Crossroads Farm, in Malverne, will host its annual opening day this Saturday, from noon to 5 p.m., kicking off its Barnyard Event Series. From face painting to live music, the celebration will offer activities and entertainment for all ages. The farm’s mission is to restore soil, grow healthy plants and provide education while building a community of volunteers who work the property together.
“The people who come here are helping us with our mission through their skills,” said Eva Schwartz, a member of the farm’s advisory committee. “We’re coming out of the gate more prepared than in recent years.”
Schwartz said that the farm’s new head grower, Shannon Collopy, would introduce biodynamic farming, a holistic approach to agriculture, this season. Schwartz also said that the farm staff hoped to build on its seed-saving program, which started last year, and that it would also promote greater biodiversity. “Biodynamic agriculture adds an even more holistic approach to organic growing,” Schwartz said. “The seed saving is a big part in understanding part of the mission."
Crossroads, which is operated by Nassau Land Trust — a nonprofit that preserves land throughout Nassau County — has undergone several renovations in recent years. The most recent upgrades include a new kitchenette, a restroom house and three refrigerator units to preserve plants. Carl Prizzi, a board member who oversees the facility’s capital plans, said that Crossroads got local contractors to donate their services for the improvements. Bringing in volunteers throughout the year, Prizzi said, is an ongoing effort. The farm is currently working with the county to secure capital funds for additional improvements, such as fixing the barn’s roof.
“It’s a special connection that we have at the farm in bringing the community together . . . to help preserve the farm and make it a sustainable option,” Prizzi said. “Whether they support our farm by attending the events or shopping at the store, that all contributes.”
The farm has also developed an advancement committee, in which board members search for grants, donors and sponsors to support the facility. “There’s a core of us that understand that’s really needed,” Schwartz said.
She added that Crossroads’ volunteer program is one of the biggest contributors to farming efforts. One of the farm’s goals is to manage weed control. This, Schwartz explained, creates more room for plants to grow and makes it easier to feed the soil with green manure and compost.
“That’s what makes organic food so rich and dense, is that we’re allowing it to get the real nature in it and not disabling any part of the plant,” Schwartz said. “You want to keep a constant flow of good health and good energy so that the plants will enjoy a full circle of life. It’s a time-consuming thing to pick the weeds, but it’s also meditational.”

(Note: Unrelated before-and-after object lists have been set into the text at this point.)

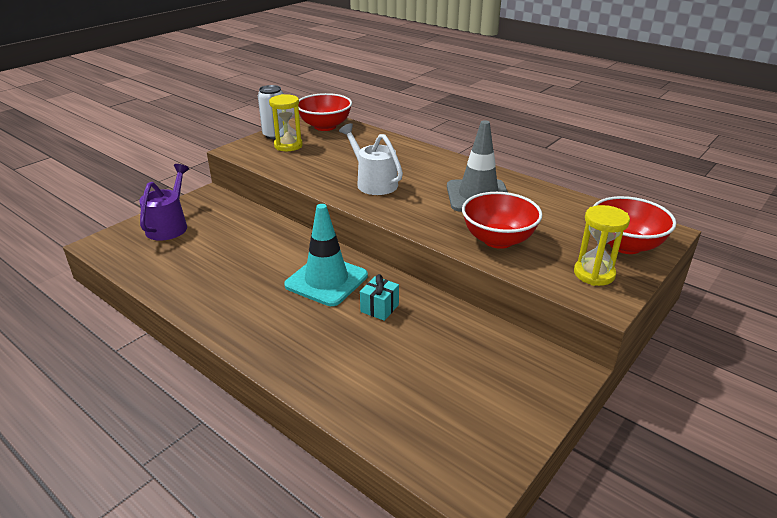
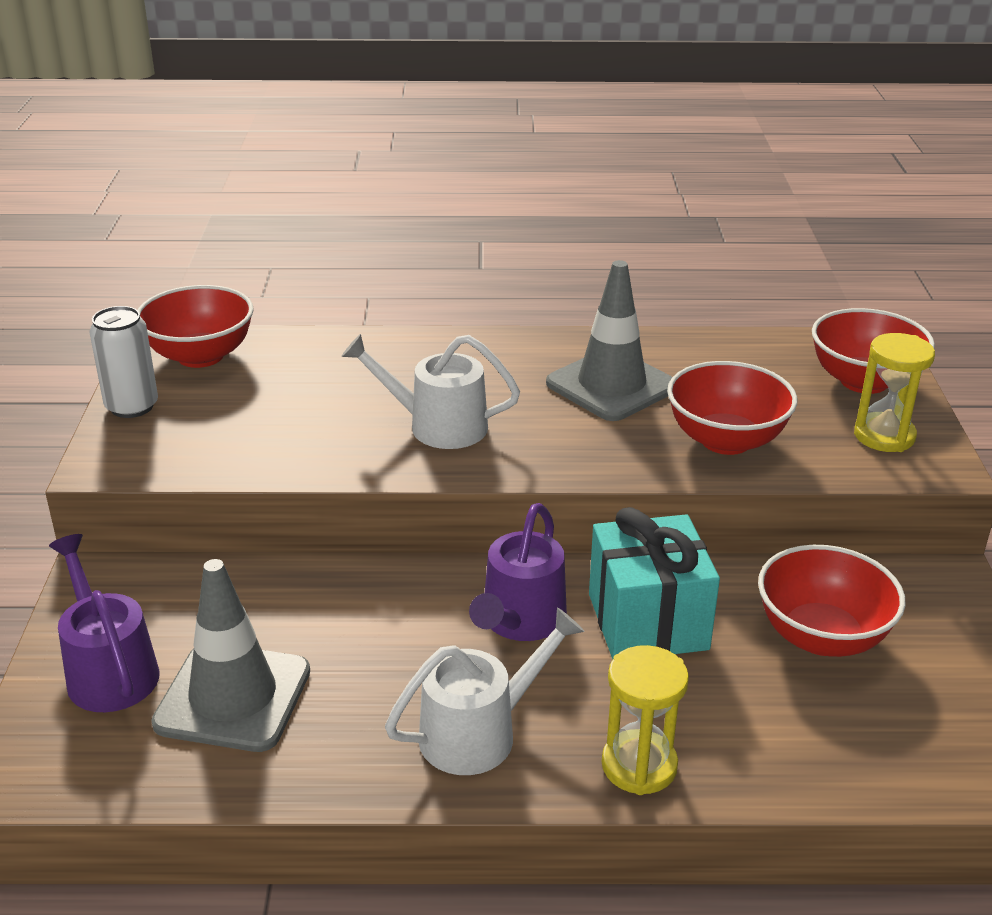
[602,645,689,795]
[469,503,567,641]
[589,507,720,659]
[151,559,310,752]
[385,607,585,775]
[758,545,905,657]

The farm is also starting a seed library this year, in which people can purchase seeds, grow and harvest the plants at home, and then return seeds to the farm. This popular practice, Schwartz said, is another way that the farm can bring the community together.
“Seed swapping and seed libraries help tell stories,” she said. “It helps people understand each other. It also makes our farm more self-sustainable.”
Saturday’s celebration, which will also recognize Earth Day, will give residents a chance to learn more about the farm’s educational programs. Prizzi said that students from Malverne and Valley Stream visit the facility every week to take part in its environmental programs, which include Sow to Grow — a workshop that teaches children how to block soil and plant seeds.
Board member Brian Lewis sponsored Maurice W. Downing School’s annual Downing Night Out to raise funds for a state-of-the-art outdoor garden classroom at the school. “I’m a big fan of agriculture,” Lewis said, “and supporting the kids and starting education on the farm at a young age.”
With several events planned for the year, Prizzi said he hoped the community would take part in the family-friendly activities. “All the events are great events to bring the community out, spend time with your neighbors and friends,” he said. “We greatly appreciate the support of the community and the small staff that keeps this going every year.”
“All of the efforts that all these people have put together over the years, everyone’s had their heart in this,” Schwartz said.